• Exercise instructions
Your reply should be the complete data, reproduced exactly.

Start of Exercise materials

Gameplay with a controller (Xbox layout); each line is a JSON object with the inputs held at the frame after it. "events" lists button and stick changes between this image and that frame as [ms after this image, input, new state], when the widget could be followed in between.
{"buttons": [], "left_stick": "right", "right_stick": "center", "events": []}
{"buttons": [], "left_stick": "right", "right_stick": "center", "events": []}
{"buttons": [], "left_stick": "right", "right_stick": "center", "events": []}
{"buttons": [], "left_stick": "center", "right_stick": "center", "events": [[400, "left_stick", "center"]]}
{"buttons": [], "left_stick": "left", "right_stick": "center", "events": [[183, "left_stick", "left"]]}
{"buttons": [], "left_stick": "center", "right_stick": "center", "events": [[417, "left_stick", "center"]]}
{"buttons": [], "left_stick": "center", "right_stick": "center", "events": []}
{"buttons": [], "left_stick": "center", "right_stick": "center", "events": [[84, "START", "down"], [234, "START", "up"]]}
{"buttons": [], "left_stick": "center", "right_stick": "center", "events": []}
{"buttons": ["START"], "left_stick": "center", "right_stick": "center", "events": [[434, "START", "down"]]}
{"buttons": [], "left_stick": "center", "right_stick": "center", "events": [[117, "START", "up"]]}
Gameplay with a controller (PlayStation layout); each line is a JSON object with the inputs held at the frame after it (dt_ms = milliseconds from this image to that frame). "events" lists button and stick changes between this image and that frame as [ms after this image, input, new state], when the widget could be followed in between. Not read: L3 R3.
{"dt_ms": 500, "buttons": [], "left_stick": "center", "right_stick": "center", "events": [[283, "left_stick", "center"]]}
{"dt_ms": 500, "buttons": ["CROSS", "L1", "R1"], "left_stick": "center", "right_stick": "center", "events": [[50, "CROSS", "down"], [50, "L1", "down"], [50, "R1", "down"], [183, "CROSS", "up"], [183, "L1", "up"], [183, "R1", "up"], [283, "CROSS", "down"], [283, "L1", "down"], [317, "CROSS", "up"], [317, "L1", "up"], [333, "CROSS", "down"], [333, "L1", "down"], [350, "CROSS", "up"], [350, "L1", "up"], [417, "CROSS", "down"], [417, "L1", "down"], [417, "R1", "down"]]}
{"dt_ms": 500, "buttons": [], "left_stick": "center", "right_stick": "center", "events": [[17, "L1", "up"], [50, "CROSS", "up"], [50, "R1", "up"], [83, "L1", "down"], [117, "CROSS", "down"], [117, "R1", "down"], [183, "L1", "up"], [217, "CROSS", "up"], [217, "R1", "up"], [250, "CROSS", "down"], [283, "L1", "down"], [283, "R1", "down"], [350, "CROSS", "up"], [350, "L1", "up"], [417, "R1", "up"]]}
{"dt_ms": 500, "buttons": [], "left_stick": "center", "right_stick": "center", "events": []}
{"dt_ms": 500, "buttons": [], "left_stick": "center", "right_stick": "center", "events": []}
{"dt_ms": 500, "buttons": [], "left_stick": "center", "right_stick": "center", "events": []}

End of Exercise materials

• Result
Gameplay with a controller (Xbox layout); each line is a JSON object with the inputs held at the frame after it. "events" lists button and stick changes between this image and that frame as [ms after this image, input, new state], when the widget could be followed in between.
{"buttons": [], "left_stick": "right", "right_stick": "center", "events": []}
{"buttons": [], "left_stick": "right", "right_stick": "center", "events": []}
{"buttons": [], "left_stick": "right", "right_stick": "center", "events": []}
{"buttons": [], "left_stick": "center", "right_stick": "center", "events": [[400, "left_stick", "center"]]}
{"buttons": [], "left_stick": "left", "right_stick": "center", "events": [[183, "left_stick", "left"]]}
{"buttons": [], "left_stick": "center", "right_stick": "center", "events": [[417, "left_stick", "center"]]}
{"buttons": [], "left_stick": "center", "right_stick": "center", "events": []}
{"buttons": [], "left_stick": "center", "right_stick": "center", "events": [[84, "START", "down"], [234, "START", "up"]]}
{"buttons": [], "left_stick": "center", "right_stick": "center", "events": []}
{"buttons": ["START"], "left_stick": "center", "right_stick": "center", "events": [[434, "START", "down"]]}
{"buttons": [], "left_stick": "center", "right_stick": "center", "events": [[117, "START", "up"]]}
Gameplay with a controller (PlayStation layout); each line is a JSON object with the inputs held at the frame after it (dt_ms = milliseconds from this image to that frame). "events" lists button and stick changes between this image and that frame as [ms after this image, input, new state], when the widget could be followed in between. Not read: L3 R3.
{"dt_ms": 500, "buttons": [], "left_stick": "center", "right_stick": "center", "events": [[283, "left_stick", "center"]]}
{"dt_ms": 500, "buttons": ["CROSS", "L1", "R1"], "left_stick": "center", "right_stick": "center", "events": [[50, "CROSS", "down"], [50, "L1", "down"], [50, "R1", "down"], [183, "CROSS", "up"], [183, "L1", "up"], [183, "R1", "up"], [283, "CROSS", "down"], [283, "L1", "down"], [317, "CROSS", "up"], [317, "L1", "up"], [333, "CROSS", "down"], [333, "L1", "down"], [350, "CROSS", "up"], [350, "L1", "up"], [417, "CROSS", "down"], [417, "L1", "down"], [417, "R1", "down"]]}
{"dt_ms": 500, "buttons": [], "left_stick": "center", "right_stick": "center", "events": [[17, "L1", "up"], [50, "CROSS", "up"], [50, "R1", "up"], [83, "L1", "down"], [117, "CROSS", "down"], [117, "R1", "down"], [183, "L1", "up"], [217, "CROSS", "up"], [217, "R1", "up"], [250, "CROSS", "down"], [283, "L1", "down"], [283, "R1", "down"], [350, "CROSS", "up"], [350, "L1", "up"], [417, "R1", "up"]]}
{"dt_ms": 500, "buttons": [], "left_stick": "center", "right_stick": "center", "events": []}
{"dt_ms": 500, "buttons": [], "left_stick": "center", "right_stick": "center", "events": []}
{"dt_ms": 500, "buttons": [], "left_stick": "center", "right_stick": "center", "events": []}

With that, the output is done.